Informed Consent in Clinical Practice

A Sheth 
 Plastic and Reconstructive Surgeon, 1/7, Ellora, Daftary Road, Malad, Mumbai - 400 097, India

Correspondence Address:
A Sheth
Plastic and Reconstructive Surgeon, 1/7, Ellora, Daftary Road, Malad, Mumbai - 400 097
India




How to cite this article:
Sheth A. Informed Consent in Clinical Practice .J Postgrad Med 2003;49:287-288


How to cite this URL:
Sheth A. Informed Consent in Clinical Practice . J Postgrad Med [serial online] 2003 [cited 2019 Dec 15 ];49:287-288
Available from: http://www.jpgmonline.com/text.asp?2003/49/3/287/1156


Full Text

Sir,

The article on assessment of subjects asked to participate in a proposed clinical trial by Gitanjali et al,[1] has, as a corollary, scientifically confirmed what I have found in non-research clinical practice. Most patients cannot be expected to truly understand an informed consent.
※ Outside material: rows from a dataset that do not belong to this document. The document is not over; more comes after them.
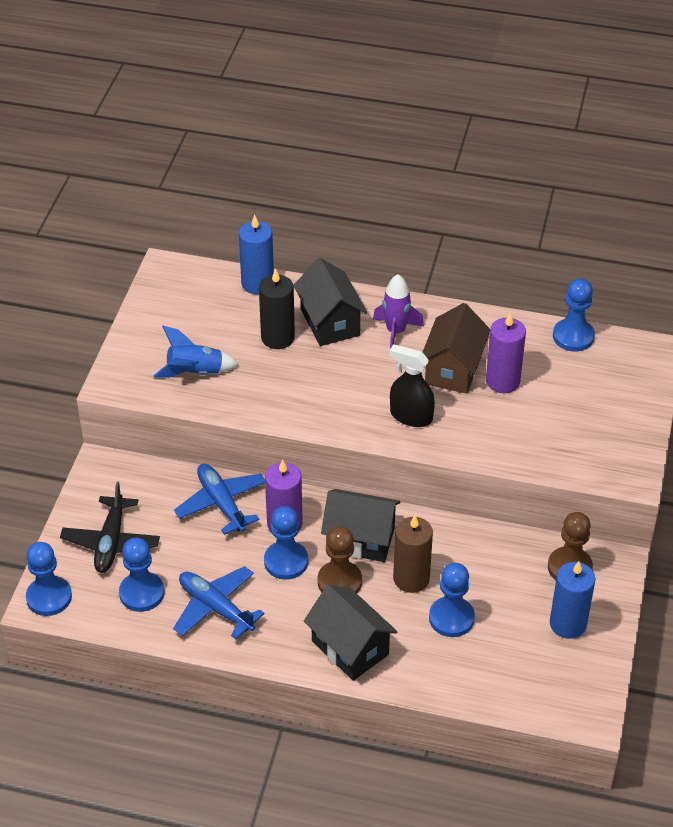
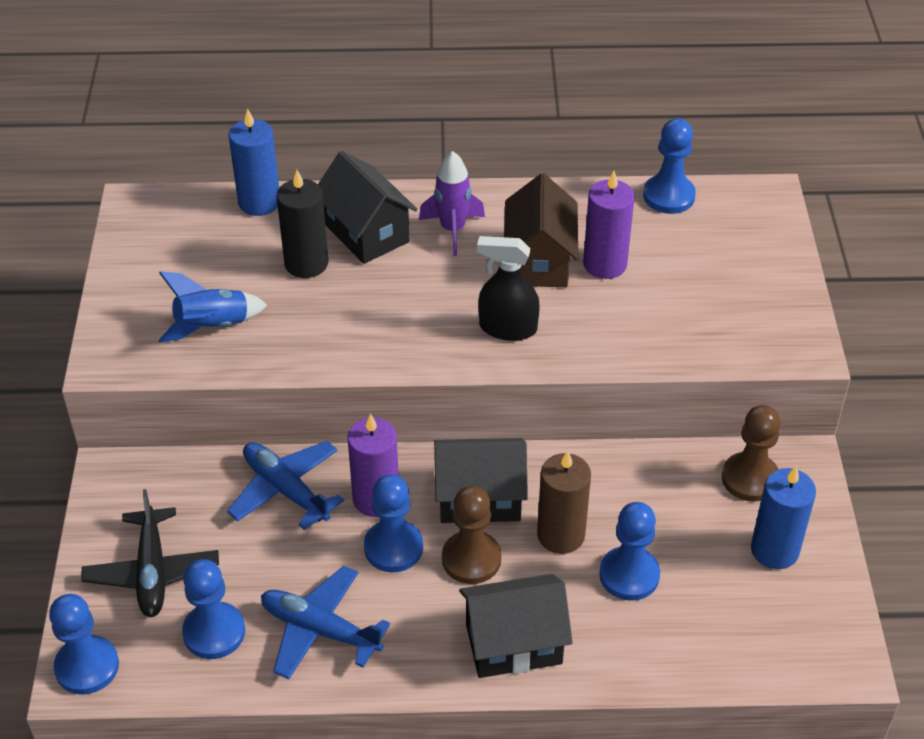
camera: 15 degrees left, 0 degrees up
black house [304,585,398,681] -> black house turned 45 degrees counterclockwise [459,574,573,678]

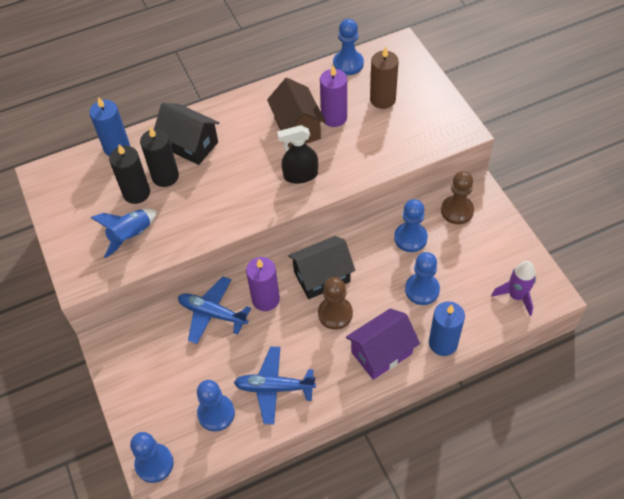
camera: 20 degrees left, 10 degrees up
black plane [81,489,219,617] -> none
blue pawn [364,474,423,572] -> blue pawn moved to [394,199,428,252]
purple rocket [419,151,485,256] -> purple rocket moved to [491,261,536,316]
black house [459,574,573,678] -> purple house [346,308,420,380]
brown candle [537,451,591,554] -> brown candle moved to [370,46,399,109]
blue candle [751,466,816,569] -> blue candle moved to [429,301,465,356]
none -> black candle [109,144,150,204]

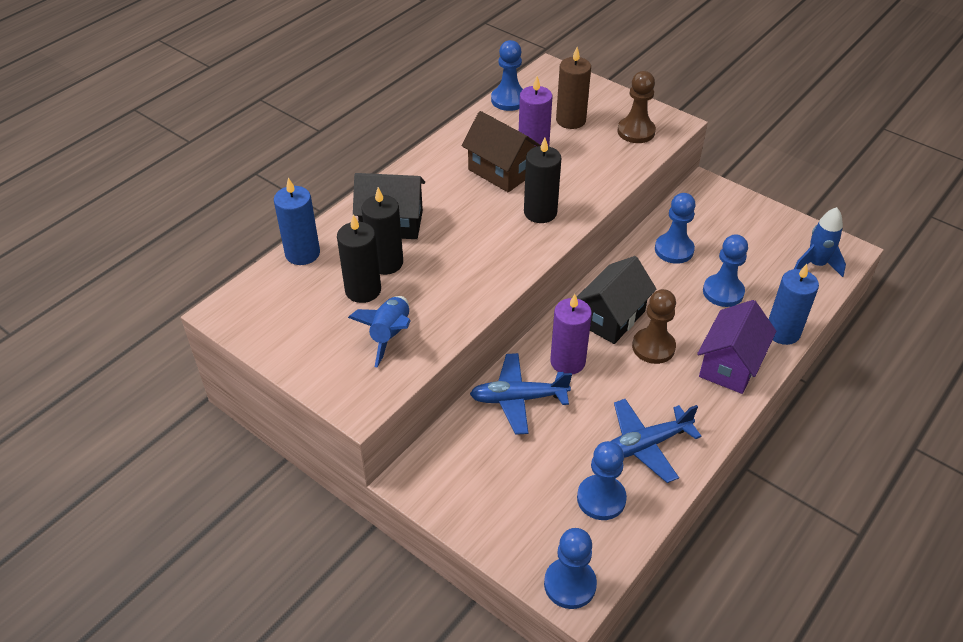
camera: 30 degrees left, 10 degrees down
black spray bottle [277,125,318,184] -> black candle [524,138,561,223]
brown pawn [441,171,474,224] -> brown pawn moved to [617,71,656,143]
purple rocket [491,261,536,316] -> blue rocket [794,207,846,277]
As a practising Plastic Surgeon, I have to explain the implications of a proposed clinical manoeuvre (surgery, procedure, etc) to patients on a daily basis. A consent, informed true to the letter, whether oral or written, would be very difficult to get. Most patients do not (and cannot be expected to) understand the nuances of anesthesia and surgery and its long-term implications. Giving too much information (e.g. the uncommon complication associated with a clinical manoeuvre) has a grave potential of making the patient refuse it, even when told with the best of intentions!
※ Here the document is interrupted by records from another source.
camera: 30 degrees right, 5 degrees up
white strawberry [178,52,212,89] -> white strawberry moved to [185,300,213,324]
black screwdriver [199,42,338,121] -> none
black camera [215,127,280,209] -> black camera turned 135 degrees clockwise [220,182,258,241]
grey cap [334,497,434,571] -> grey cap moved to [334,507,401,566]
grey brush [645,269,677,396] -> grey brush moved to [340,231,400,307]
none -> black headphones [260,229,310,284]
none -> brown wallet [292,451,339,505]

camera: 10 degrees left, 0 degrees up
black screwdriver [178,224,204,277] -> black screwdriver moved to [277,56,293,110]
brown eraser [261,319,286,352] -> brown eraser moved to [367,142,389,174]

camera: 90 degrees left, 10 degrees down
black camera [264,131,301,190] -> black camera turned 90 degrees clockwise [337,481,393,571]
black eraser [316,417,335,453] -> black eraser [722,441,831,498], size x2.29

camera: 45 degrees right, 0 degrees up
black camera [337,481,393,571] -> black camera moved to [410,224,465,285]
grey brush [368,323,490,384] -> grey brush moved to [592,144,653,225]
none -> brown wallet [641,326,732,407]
The key here is to understand human psychology. How can one expect an uninitiated mind to understand the 'fine print'? Indeed such information is often not understood even by doctors when they come as patients! And I don't suppose this quality of the mind would change either with gender or even with educational status in most patients, even across continents.

The authors state (in context of clinical trials) that the quality of consent needs to be balanced against a backdrop of scientific, social and cultural needs. I find this applicable equally to the clinical setting. Often patients rely upon the clinician to do what is best for them and, many times, refuse to listen to detailed explanations of a proposed clinical course.
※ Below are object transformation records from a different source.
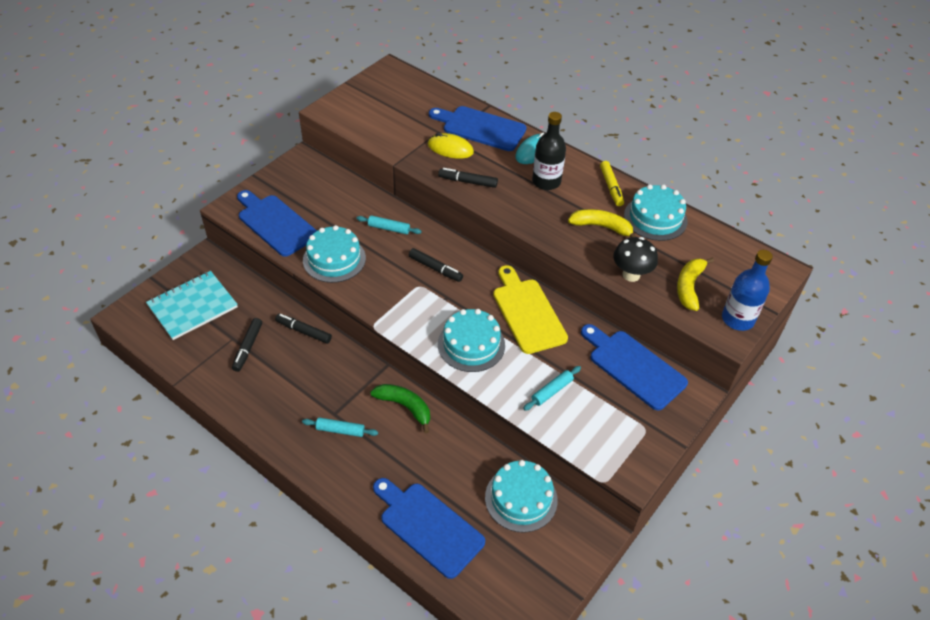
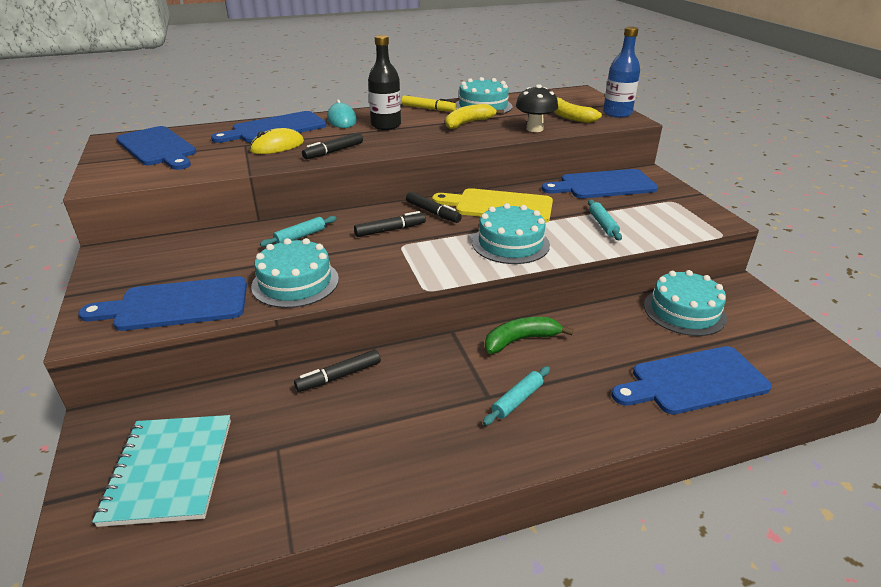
camera: 55 degrees left, 15 degrees down
black marker [232,318,262,372] -> black marker moved to [406,192,462,223]
none -> blue cutting board [116,126,196,170]

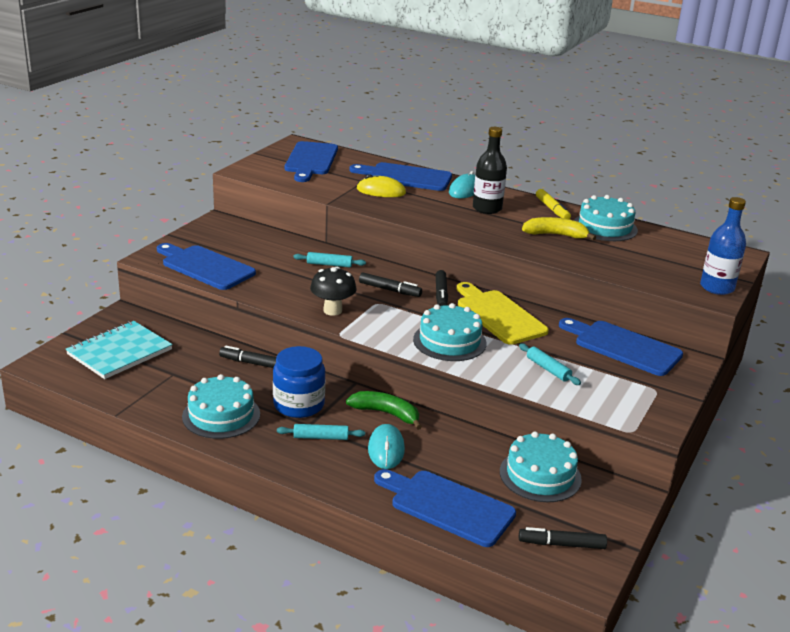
camera: 45 degrees right, 5 degrees down
turquoise cake [251,238,339,308] -> turquoise cake moved to [182,374,260,439]
black marker [302,132,363,159] -> black marker moved to [519,527,607,549]
black mushroom [516,84,558,132] -> black mushroom moved to [310,267,357,316]
yellow banana [554,97,602,123] -> none
turquoise rolling pin [588,200,622,241] -> turquoise rolling pin turned 75 degrees counterclockwise [519,343,581,385]
none -> blue jar [273,346,325,418]
none -> turquoise mouse [368,424,405,469]

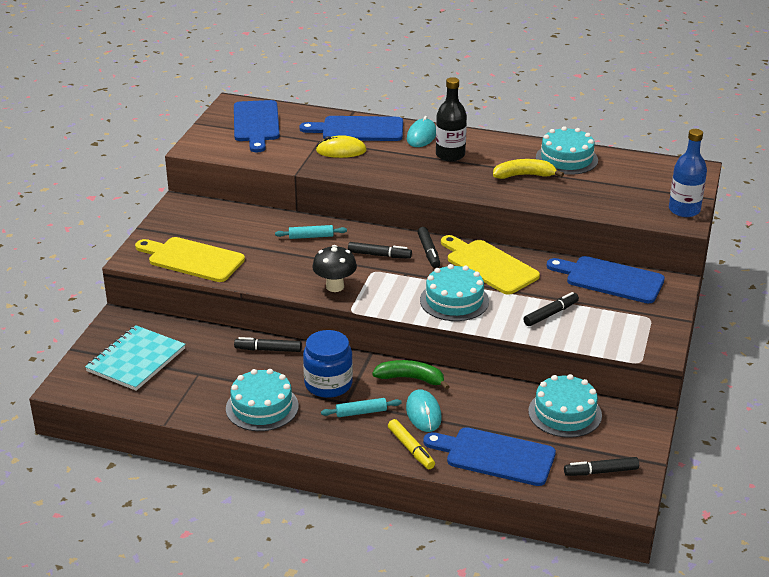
camera: 10 degrees left, 5 degrees up
blue cutting board [157,243,256,290] -> yellow cutting board [135,237,245,282]
turquoise rolling pin [519,343,581,385] -> black marker [523,292,579,326]
yellow marker [536,189,571,219] -> yellow marker moved to [388,419,435,469]

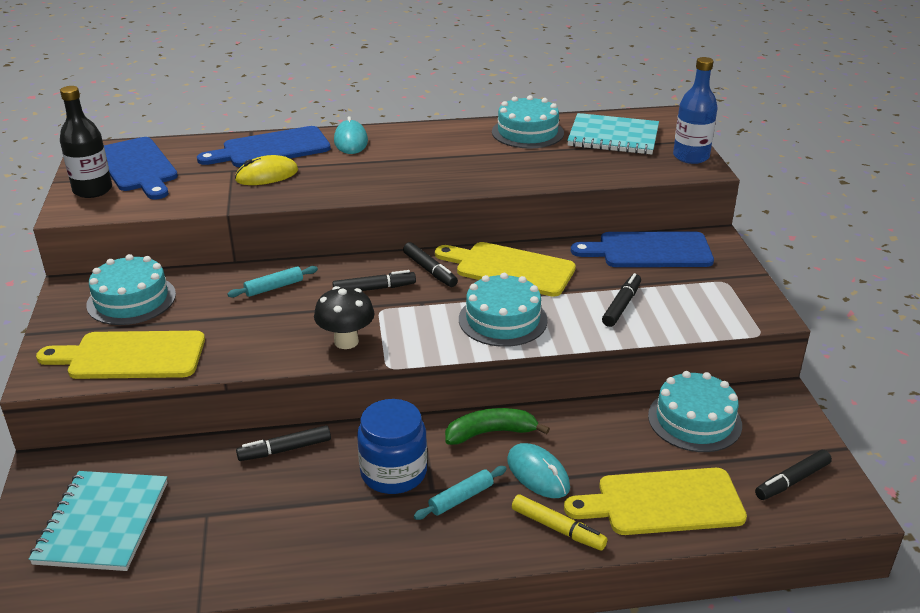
camera: 25 degrees left, 0 degrees up
turquoise cake [226,369,299,431] -> turquoise cake moved to [86,254,176,325]
blue cutting board [423,427,556,486] -> yellow cutting board [564,468,747,535]
black bottle [436,77,467,161] -> black bottle moved to [60,86,112,198]
yellow banana [493,159,564,179] -> none
none -> turquoise notebook [567,113,659,155]

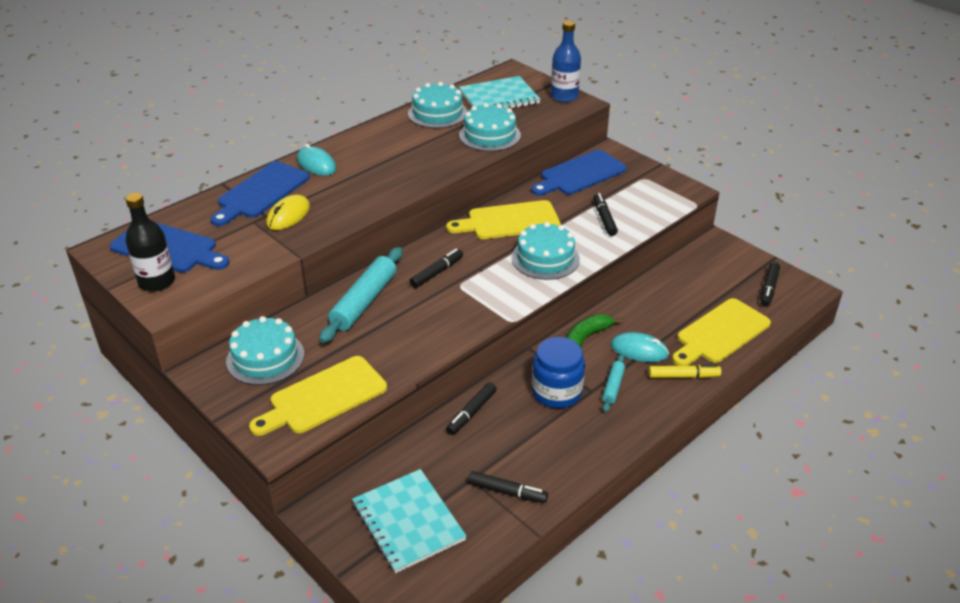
camera: 35 degrees left, 5 degrees up
turquoise rolling pin [227,266,318,298] -> turquoise rolling pin [319,247,403,343], size x1.95
black mushroom [314,286,375,349] -> none
black marker [403,242,458,287] -> black marker moved to [468,471,548,503]
turquoise cake [648,371,742,452] -> turquoise cake moved to [459,103,521,152]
It is a matter of trust and integrity. I think the spirit of consent is much more important than the 'fine print'. In many hospitals, a blanket consent is taken on a pre-printed form immediately on admission from the patient. It is left for the physician to fill in the relevant details later. Whether such a signed blanket consent would stand the scrutiny of the law or not, it is certainly against the true spirit of 'informed consent'.

One must no doubt explain the relevant pros and cons of a procedure adequately. But one must often be prepared to make decisions for the patient, especially for the uninitiated. This must be done with the best interests of the patient in mind, and free of any extraneous influences. It is a bit like prescribing a particular drug to a patient. Several alternatives are often available for a particular condition, all of which have described advantages and disadvantages. But the decision to choose the right one rests with the physician and must be done in good faith. It would be ridiculous to discuss all the possibly applicable drugs with the patient and leave him to choose. Why, in spirit, it might even be a breach of the trust the patient has in the physician!

Last month I took my car to the garage for servicing. The service person mildly recommended a fuel 'decarboniser' to be fitted to the engine. I tried to understand why this was necessary, to which he gave some esoteric reasons which I could not penetrate. I finally told him that I had faith in him and was willing to leave the decision to him in the good trust that he would install the gadget only if strictly warranted in the best interests of the car.

The next day, when I went to collect the car, he told me that it would be alright to drive on for a further six months without the decarboniser.

My trust in him has only increased.

I have seen this happen to my patients too when they have left their clinical decisions to me.

References

1Gitanjali B, Raveendran R, Pandian DG, Sujindra S. Recruitment of subjects for clinical trials after informed consent: does gender and educational status make a difference? J Postgrad Med 2003;49:109-13.